TEXTO DA PÁGINA.
<<<<

Dilke tenta compor a figura de um herói sem mácula e projetá-lo como um mito, o maior do seu tempo. Parece querer compensar os dois volumes que Angelim escreveu no exílio com seu testemunho sobre tudo que viveu. Os originais do livro se perderam em Fernando de Noronha, onde Angelim.

Como o livro de Dilke é singular, conforme diz o título, vale a pena anotar algumas das observações mais originais que ela faz, como uma contribuição da família – sujeita às limitações desse tipo de análise, mas de valia para a compreensão do personagem.
Pela ótica de Dilke, a predestinação de Angelim seria precoce. Ele tinha 12 anos quando houve a grande seca de 1827 no Nordeste. Apesar de tão novo, teria sido ele quem sugeriu que a família se retirasse do Ceará e fosse no rumo da Amazônia, se estabelecendo no Acará.

Trabalhando como guarda-livros (contador) numa casa comercial em Belém, conseguiu juntar dinheiro suficiente para arrendar terras do coronel Félix Clemente Malcher, às margens do rio Acará, uma das regiões mais importantes do Pará, com suas plantações e engenhos de cana de açúcar. Já era um proprietário rural e pequeno burguês quando se casou com Luiza Clara, a jovem viúva de um rico comerciante português (seu segundo marido), que algumas pessoas diziam ter sido morto por Angelim, o que ele sempre negou.

Luiza Clara casou pela primeira vez quando tinha 15 anos com um militar. Enviuvou precocemente e dois anos depois era a mulher de Angelim, seu terceiro marido. Do casamento resultaram sete filhos: Maria, América, Brasília, Pelópidas, Epaminondas e Filomena Clara. A união com Luiza Clara o modificara. “Imerso em sonhos de amor e tranquilidade, Angelim afastara-se do local político e somente chamado voltava a socorrer os amigos”.

Cultivou amizade muito forte com o irmão Geraldo, o primeiro da família a se engajar em movimentos contra a ordem estabelecida. Mas se recusou a aceitar os primeiros convites para segui-lo. Aos 19 anos, sua única preocupação era desenvolver seu talento e crescer. Já acumulava algumas economias e em pouco tempo estaria em condições de viajar, percorrer centros de cultura. Seu tempo se dividia entre o trabalho, o trato das suas terras e os estudos.

>>>>

ENUNCIADO. Apresente a continuação do texto sobre Angelim, começando logo depois da última frase. As entradas não têm relação com o texto sobre Angelim.

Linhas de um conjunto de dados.
<<<<

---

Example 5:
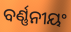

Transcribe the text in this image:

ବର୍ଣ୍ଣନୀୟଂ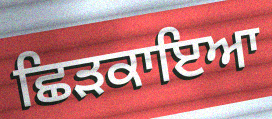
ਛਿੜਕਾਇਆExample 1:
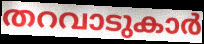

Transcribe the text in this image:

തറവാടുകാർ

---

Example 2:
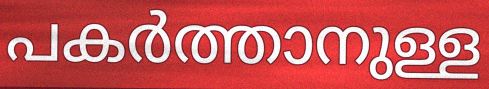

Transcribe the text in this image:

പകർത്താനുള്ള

>>>>
<<<<

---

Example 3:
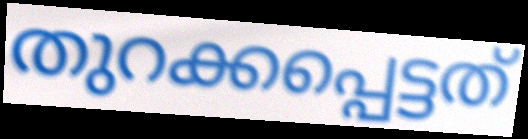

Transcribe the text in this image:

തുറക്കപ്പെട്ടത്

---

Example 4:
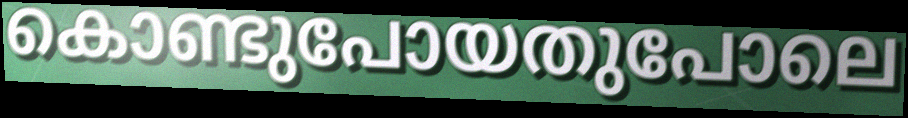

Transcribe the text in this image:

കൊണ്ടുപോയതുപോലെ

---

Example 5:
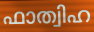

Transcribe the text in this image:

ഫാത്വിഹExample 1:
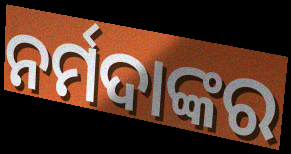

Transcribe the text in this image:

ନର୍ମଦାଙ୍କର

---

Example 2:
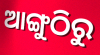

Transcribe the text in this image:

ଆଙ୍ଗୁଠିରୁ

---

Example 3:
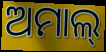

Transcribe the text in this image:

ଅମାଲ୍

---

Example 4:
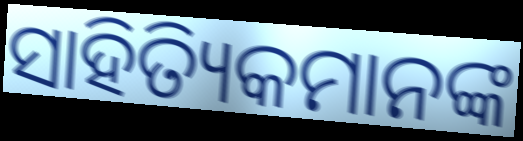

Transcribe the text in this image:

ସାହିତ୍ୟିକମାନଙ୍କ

>>>>
<<<<

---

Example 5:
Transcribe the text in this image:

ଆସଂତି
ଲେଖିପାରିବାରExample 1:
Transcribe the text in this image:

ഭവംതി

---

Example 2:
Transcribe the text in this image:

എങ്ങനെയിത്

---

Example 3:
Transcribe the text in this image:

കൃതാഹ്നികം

>>>>

RESPOSTA DO EXERCÍCIO.
A neta assegura que ele leu Aristóteles e estava a par das ideias do filósofo grego sobre a construção da república. Numa de suas proclamações, citou o escritor francês René Chateaubriand: “Não se deve servir a um governo para que sustentar a ordem precisa oprimir a liberdade e para manter a esta se expõe e cai em anarquia”.

Mas na tarde de abril de 1833, quando chegou à loja para trabalhar, já o aguardavam algumas pessoas, dentre elas seu irmão, Geraldo. Vinham convidá-lo para chefiar o movimento que iriam desencadear. Ficou surpreso pela iniciativa, mas imediatamente aceitou. A neta diz que Angelim mudou de comportamento, deixando de recusar ao chamado, por ver a oportunidade de realizar seus projetos: liberdade dos escravos, mudança de regime na corte, independência do domínio estrangeiro.

Um desenho feito por ele tinha um índio atirando uma flecha em direção ao sol, no ocaso, significando o brasileiro livre, exterminando a monarquia e criando a nação dos Estados Unidos da América do Sul. No entanto, a própria Dilke admite que o bisavô só não aceitava escravos e mulheres na sua tropa, porque “lhe afiguravam fraqueza, e os fracos não devem lutar”. Uma das várias contradições aparentes de Angelim.

Sua participação na revolta de abril de 1833, na qual as forças do comerciante Afonso de Jales contra as do presidente, Machado d’Oliveira, foi tal nesse primeiro combate, por sua bravura, que ganhou o apelido de Angelim, madeira amazônica muito rija, que nunca mais deixou de usar. O irmão, igualmente valente, passou a ser Geraldo Gavião.Mas não aceitou o comando das armas, que lhe ofereceu Félix Malcher, primeiro presidente cabano, porque não foi proclamada a abolição da escravatura. Não quis nem assinar as atas de reconhecimento de Malcher como presidente. Seus companheiros ficaram desconfiados e insatisfeitos.

Quando Malcher foi deposto (e morto em seguida), Angelim se recusou a substituí-lo. “Foi o único homem de bem que conheci”, diria Malcher antes da deposição e morte. Francisco Vinagre assumiu e foi então que Angelim decidiu atuar politicamente.
Se a massa dos cabanos não tivesse se mantido em atividade, a cabanagem teria sido extinta durante o governo do marechal Jorge Rodrigues. Os líderes admitiram que eles já não comandavam as ações e nada fizeram para ampliá-las. O retorno de Angelim ao comando foi mais consequência da pressão da massa do que iniciativa da liderança.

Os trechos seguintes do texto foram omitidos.